The First Clash:
New York City and the Stamp Act Crisis, 1765
While researching the historical background for the fourth Thomas Dordrecht Historical Mystery novel, Exquisite Folly, I realized that the events in question—centering on the 1765 Stamp Act Crisis in New York City—were deeply compelling and dramatic in and of themselves. So I proposed to Thomas Fleming, program chairman of the American Revolution Round Table–New York (of which I’m the secretary-treasurer), that I should present a historical overview of those events. Taking note of the 250th anniversary of the first serious confrontation of the pre-revolutionary era, Mr. Fleming agreed, and the presentation was first delivered there on June 2, 2015. (A write-up of it in the organization’s newsletter is appended below.)

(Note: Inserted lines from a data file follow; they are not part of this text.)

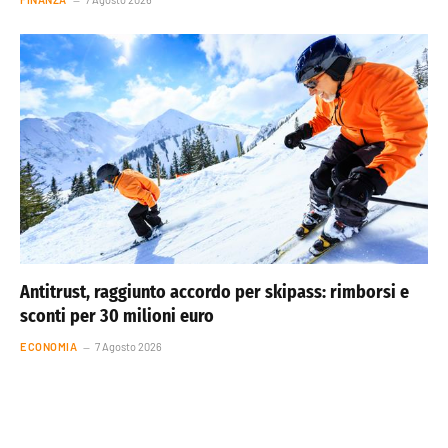
Antitrust, raggiunto accordo per skipass: rimborsi e
sconti per 30 milioni euro
ECONOMIA
7 Agosto 2026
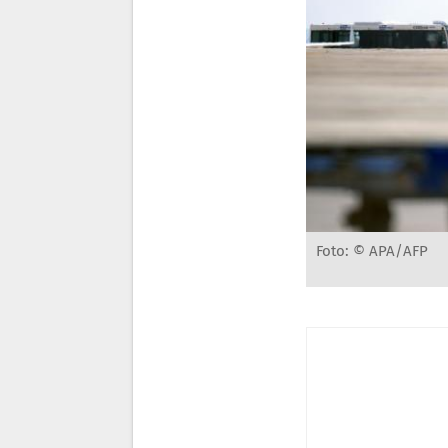
Foto: © APA/AFP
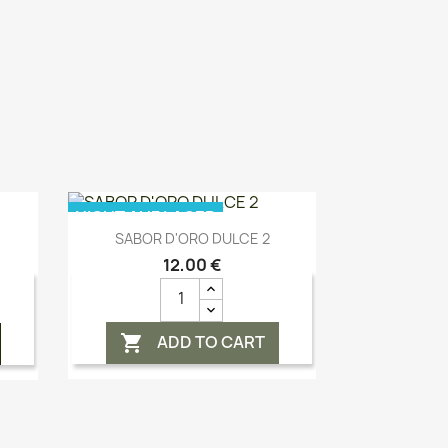
NICHT AUF LAGER
Vorschau

SABOR D'ORO DULCE 2
12,00 €
ADD TO CART


The presentation is approximately 45 minutes long, and is entirely focused on the actual historical events (e.g., without reference to the fiction). Over three dozen accompanying slides are projected.
The talk details:
· What was the Stamp Act?
· Why was it created?
· How was it received in America?
· How did Americans plan for its scheduled implementation?
· Why and how did the protests, begun in Virginia and Massachusetts, and universal throughout the colonies, climax in New York City?
· What was the upshot of the protests?
· Could the American Revolution have begun ten years earlier as a result?